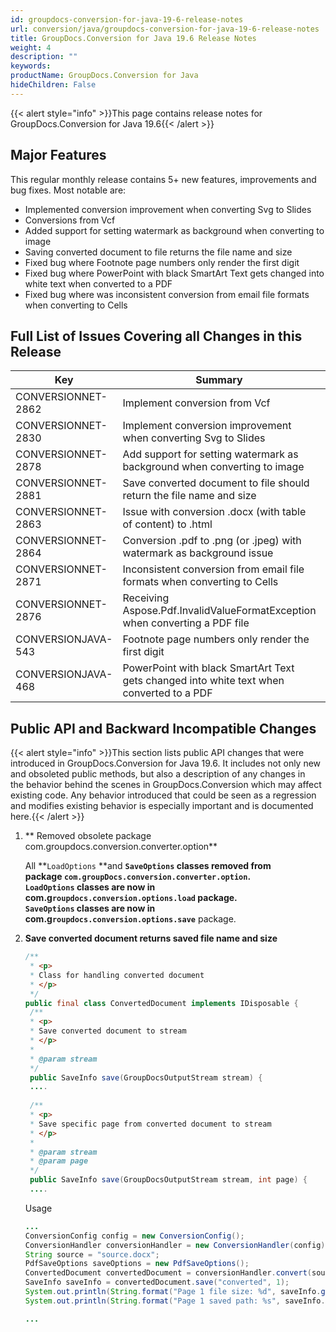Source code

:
 ```yaml
---
id: groupdocs-conversion-for-java-19-6-release-notes
url: conversion/java/groupdocs-conversion-for-java-19-6-release-notes
title: GroupDocs.Conversion for Java 19.6 Release Notes
weight: 4
description: ""
keywords: 
productName: GroupDocs.Conversion for Java
hideChildren: False
---
```

{{< alert style="info" >}}This page contains release notes for GroupDocs.Conversion for Java 19.6{{< /alert >}}

## Major Features 

This regular monthly release contains 5+ new features, improvements and bug fixes. Most notable are: 

*   Implemented conversion improvement when converting Svg to Slides    
*   Conversions from Vcf
*   Added support for setting watermark as background when converting to image
*   Saving converted document to file returns the file name and size
*   Fixed bug where Footnote page numbers only render the first digit    
*   Fixed bug where PowerPoint with black SmartArt Text gets changed into white text when converted to a PDF    
*   Fixed bug where was inconsistent conversion from email file formats when converting to Cells
    

## Full List of Issues Covering all Changes in this Release

| Key | Summary | Category |
| --- | --- | --- |
| CONVERSIONNET-2862 | Implement conversion from Vcf | Feature |
| CONVERSIONNET-2830 | Implement conversion improvement when converting Svg to Slides | Improvement |
| CONVERSIONNET-2878 | Add support for setting watermark as background when converting to image | Improvement |
| CONVERSIONNET-2881 | Save converted document to file should return the file name and size | Improvement |
| CONVERSIONNET-2863 | Issue with conversion .docx (with table of content) to .html | Bug |
| CONVERSIONNET-2864 | Conversion .pdf to .png (or .jpeg) with watermark as background issue | Bug |
| CONVERSIONNET-2871 | Inconsistent conversion from email file formats when converting to Cells | Bug |
| CONVERSIONNET-2876 | Receiving Aspose.Pdf.InvalidValueFormatException when converting a PDF file | Bug |
| CONVERSIONJAVA-543 | Footnote page numbers only render the first digit | Bug |
| CONVERSIONJAVA-468 | PowerPoint with black SmartArt Text gets changed into white text when converted to a PDF | Bug |

## Public API and Backward Incompatible Changes

{{< alert style="info" >}}This section lists public API changes that were introduced in GroupDocs.Conversion for Java 19.6. It includes not only new and obsoleted public methods, but also a description of any changes in the behavior behind the scenes in GroupDocs.Conversion which may affect existing code. Any behavior introduced that could be seen as a regression and modifies existing behavior is especially important and is documented here.{{< /alert >}}

1.  ** Removed obsolete package com.groupdocs.conversion.converter.option**
    
    All **`LoadOptions` **and **`SaveOptions` **classes removed from package **`com.groupDocs.conversion.converter.option`**.  
    **`LoadOptions` **classes are now in com.g**`roupdocs.conversion.options.load`** package.  
    **`SaveOptions`** classes are now in com.g**`roupdocs.conversion.options.save`** package.
    
2.  **Save converted document returns saved file name and size**
    
    ```java
    /**
     * <p>
     * Class for handling converted document
     * </p>
     */
    public final class ConvertedDocument implements IDisposable {
     /**
     * <p>
     * Save converted document to stream
     * </p>
     *
     * @param stream
     */
     public SaveInfo save(GroupDocsOutputStream stream) {
     ....
     
     /**
     * <p>
     * Save specific page from converted document to stream
     * </p>
     *
     * @param stream
     * @param page
     */
     public SaveInfo save(GroupDocsOutputStream stream, int page) {
     ....
    ```
    
    Usage
    
    ```java
    ...
    ConversionConfig config = new ConversionConfig();
    ConversionHandler conversionHandler = new ConversionHandler(config);
    String source = "source.docx";
    PdfSaveOptions saveOptions = new PdfSaveOptions();
    ConvertedDocument convertedDocument = conversionHandler.convert(source, saveOptions);
    SaveInfo saveInfo = convertedDocument.save("converted", 1);
    System.out.println(String.format("Page 1 file size: %d", saveInfo.getSize()));
    System.out.println(String.format("Page 1 saved path: %s", saveInfo.getFileName()));
    
    ...
    ```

=======

▶ _WHAT IS NEEDED_
Restate word for word the lines of the data above, starting at the line containing "Implemented conversion improvement when converting Svg to Slides" and ending at the line containing "obsolete package com.groupdocs.conversion.converter.option**", both included, and nothing more.

▶ _EXPECTED OUTPUT_
*   Implemented conversion improvement when converting Svg to Slides    
*   Conversions from Vcf
*   Added support for setting watermark as background when converting to image
*   Saving converted document to file returns the file name and size
*   Fixed bug where Footnote page numbers only render the first digit    
*   Fixed bug where PowerPoint with black SmartArt Text gets changed into white text when converted to a PDF    
*   Fixed bug where was inconsistent conversion from email file formats when converting to Cells
    

## Full List of Issues Covering all Changes in this Release

| Key | Summary | Category |
| --- | --- | --- |
| CONVERSIONNET-2862 | Implement conversion from Vcf | Feature |
| CONVERSIONNET-2830 | Implement conversion improvement when converting Svg to Slides | Improvement |
| CONVERSIONNET-2878 | Add support for setting watermark as background when converting to image | Improvement |
| CONVERSIONNET-2881 | Save converted document to file should return the file name and size | Improvement |
| CONVERSIONNET-2863 | Issue with conversion .docx (with table of content) to .html | Bug |
| CONVERSIONNET-2864 | Conversion .pdf to .png (or .jpeg) with watermark as background issue | Bug |
| CONVERSIONNET-2871 | Inconsistent conversion from email file formats when converting to Cells | Bug |
| CONVERSIONNET-2876 | Receiving Aspose.Pdf.InvalidValueFormatException when converting a PDF file | Bug |
| CONVERSIONJAVA-543 | Footnote page numbers only render the first digit | Bug |
| CONVERSIONJAVA-468 | PowerPoint with black SmartArt Text gets changed into white text when converted to a PDF | Bug |

## Public API and Backward Incompatible Changes

{{< alert style="info" >}}This section lists public API changes that were introduced in GroupDocs.Conversion for Java 19.6. It includes not only new and obsoleted public methods, but also a description of any changes in the behavior behind the scenes in GroupDocs.Conversion which may affect existing code. Any behavior introduced that could be seen as a regression and modifies existing behavior is especially important and is documented here.{{< /alert >}}

1.  ** Removed obsolete package com.groupdocs.conversion.converter.option**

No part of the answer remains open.